Qualcomm's latest venture is aiming towards powering smart home cameras. The company recently unveiled a reference design for home monitoring cameras, at its heart is the new Snapdragon 618 processor.
While the Snapdragon 618 is not Qualcomm's most powerful processor, it is has more computing power compared to those currently used in modern home cameras. The processor can even support two cameras at the same time.
The additional computing power of the Snapdragon 618 will enable cameras to work faster than usual. Qualcomm claim that current of cameras relies most of their processing in the cloud. This creates a lag between an event and any alert it might trigger since cameras still have to transfer massive amounts of data into the cloud.
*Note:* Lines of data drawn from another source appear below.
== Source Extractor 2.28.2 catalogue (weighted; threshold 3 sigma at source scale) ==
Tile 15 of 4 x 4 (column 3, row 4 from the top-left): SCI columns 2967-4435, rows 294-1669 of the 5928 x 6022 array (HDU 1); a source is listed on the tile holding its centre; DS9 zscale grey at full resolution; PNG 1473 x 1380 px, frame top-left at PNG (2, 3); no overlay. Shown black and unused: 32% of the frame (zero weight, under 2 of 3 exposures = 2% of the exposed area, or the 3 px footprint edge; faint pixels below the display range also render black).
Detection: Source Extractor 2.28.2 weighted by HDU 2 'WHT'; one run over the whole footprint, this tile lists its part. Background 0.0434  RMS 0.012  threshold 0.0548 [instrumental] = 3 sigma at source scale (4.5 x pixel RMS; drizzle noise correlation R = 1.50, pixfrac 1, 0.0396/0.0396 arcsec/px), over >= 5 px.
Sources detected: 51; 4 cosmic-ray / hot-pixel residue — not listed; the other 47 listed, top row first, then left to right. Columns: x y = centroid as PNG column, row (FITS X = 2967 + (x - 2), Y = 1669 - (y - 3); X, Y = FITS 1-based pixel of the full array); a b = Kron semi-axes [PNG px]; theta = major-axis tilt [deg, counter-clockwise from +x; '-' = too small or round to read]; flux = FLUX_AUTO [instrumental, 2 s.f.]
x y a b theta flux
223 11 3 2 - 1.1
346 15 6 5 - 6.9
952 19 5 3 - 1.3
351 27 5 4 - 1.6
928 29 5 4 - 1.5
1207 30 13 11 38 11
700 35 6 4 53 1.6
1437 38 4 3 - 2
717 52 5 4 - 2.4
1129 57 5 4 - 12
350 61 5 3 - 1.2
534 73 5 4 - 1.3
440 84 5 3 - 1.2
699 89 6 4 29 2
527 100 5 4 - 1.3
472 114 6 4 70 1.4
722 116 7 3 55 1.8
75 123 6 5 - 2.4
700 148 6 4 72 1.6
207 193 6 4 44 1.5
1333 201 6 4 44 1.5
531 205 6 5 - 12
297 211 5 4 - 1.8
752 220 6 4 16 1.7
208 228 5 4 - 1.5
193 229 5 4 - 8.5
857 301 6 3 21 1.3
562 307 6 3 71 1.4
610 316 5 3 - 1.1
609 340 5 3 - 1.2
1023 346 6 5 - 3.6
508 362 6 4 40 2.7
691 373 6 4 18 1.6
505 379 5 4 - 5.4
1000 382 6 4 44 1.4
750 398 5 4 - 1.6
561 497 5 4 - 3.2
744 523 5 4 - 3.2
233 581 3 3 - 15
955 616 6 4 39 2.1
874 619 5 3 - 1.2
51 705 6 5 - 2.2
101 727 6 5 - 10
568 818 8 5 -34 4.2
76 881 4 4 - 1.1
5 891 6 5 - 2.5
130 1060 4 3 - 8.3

By integrating the Snapdragon 618 into the camera, this allows the camera to locally do all the important image analysis therefore eliminating delay from the event to the alert it wants to trigger.
Qualcomm head for mobile computing Raj Talluri told The Verge, "We've done a lot of work getting cameras and computer vision optimized in the phone space. Typically it's harder in the phone space - a phone has a pinhole camera and is always moving - but now we're bringing that technology into this space where the application is a little different, but the technology we built applies perfectly."
Since Qualcomm only introduced a reference design, it means that the company will not manufacture the cameras itself. Qualcomm is convincing hardware manufacturers to use its pre-made design in constructing one and the company is expecting the first cameras powered by the Snapdragon 618 to be released within the first six months of 2016.
According to Tech News World, Qualcomm's reference design includes a 64-bit bit CPU with dual 1.8-GHz ARM CortexTM-A72 and four 1.2 GHz Cortex-A53 cores. It has integrated X8 LTE modem and supports LTE Cat 7 with peak download speeds of up to 300Mbps. Additional connectivity feature includes 802.11 a/b/g/n/ac Wi-FI, Ethernet, GPS and Bluetooth Smart 4.1.